Macrophage inflammatory proteins MTP-1α (MIP-1A) and MIP-1β (MIP-1B) are the main factors produced by macrophages and monocytes after they are stimulated by endotoxin bacteria or pro-inflammatory cytokines such as IL-1β. They are critical for the immune response to infections and inflammation. These chemokines affect monocytes, T lymphocytes, dendritic cells, NK cells, and platelets, and also activate human granulocytes (neutrophils, eosinophils, and basophils), which can lead to acute neutrophilic inflammation. MIP-1α and MIP-1β also induce the synthesis and release of other pro-inflammatory cytokines such as interleukin 1 (TL-1), IL-6 and TNF-α from fibroblasts and macrophages.

The creation of the proposed invention is based on a study conducted at the FBUN TsNIIE Rospotrebnadzor. Under supervision were 49 patients diagnosed with COVID-19, severe course (31 men and 18 women), aged 24 to 90 years, hospitalized in the intensive care unit (ICU) of the Infectious Clinical Hospital No. 2 of the Moscow City Health Department » from April to August 2020.

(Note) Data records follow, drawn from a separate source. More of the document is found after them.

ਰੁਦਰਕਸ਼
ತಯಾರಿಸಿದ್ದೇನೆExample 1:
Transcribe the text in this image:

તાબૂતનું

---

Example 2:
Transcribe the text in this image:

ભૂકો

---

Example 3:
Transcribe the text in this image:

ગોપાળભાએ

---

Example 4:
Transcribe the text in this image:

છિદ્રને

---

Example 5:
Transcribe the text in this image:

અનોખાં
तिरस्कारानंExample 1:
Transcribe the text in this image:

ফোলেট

Subsequently, all patients were divided into 2 groups depending on the outcome of the disease: group 1 - survivors, group 2 - lethal.

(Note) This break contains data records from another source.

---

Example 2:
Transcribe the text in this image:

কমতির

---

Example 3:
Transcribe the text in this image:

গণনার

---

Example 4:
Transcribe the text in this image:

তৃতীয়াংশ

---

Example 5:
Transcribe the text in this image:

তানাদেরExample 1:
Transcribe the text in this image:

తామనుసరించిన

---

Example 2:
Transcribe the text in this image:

Inclusion criteria: age from 18 to 90 years, laboratory-confirmed COVID-19 in a patient, the presence of informed consent to the processing of personal data.

Exclusion criteria: age under 18 and over 90 years of age, pregnancy, lack of a laboratory-confirmed diagnosis of COVID-19 in the patient and the absence of informed voluntary consent from the patient to the processing of personal data and medical intervention.

All patients were admitted on average at 8.4±2.3 days of illness (in terms of 1 to 21 days). The duration of hospitalization in the hospital ranged from 1 to 67 days, on average - 19.1±10.7 days. The survey was conducted in accordance with the legislation of the Russian Federation. international ethical standards and regulatory documents of the Central Research Institute of Epidemiology of Rospotrebnadzor with the written consent of the patients.

For statistical data processing, Microsoft Office Excel 2016 (Microsoft) programs and the Matplotlib and Numpy libraries of the Python programming environment were used.

The diagnosis of a new coronavirus infection COVID-19 was established based on the detection of SARS-CoV2 RNA by PCR in swabs from the nasopharynx and oropharynx (100%). All patients (n=49) were diagnosed with bilateral polysegmental pneumonia at admission, however, a severe form according to computed tomography of the chest (CT - 3/4) was observed in 32.7% (n-16) of patients at the time of hospitalization.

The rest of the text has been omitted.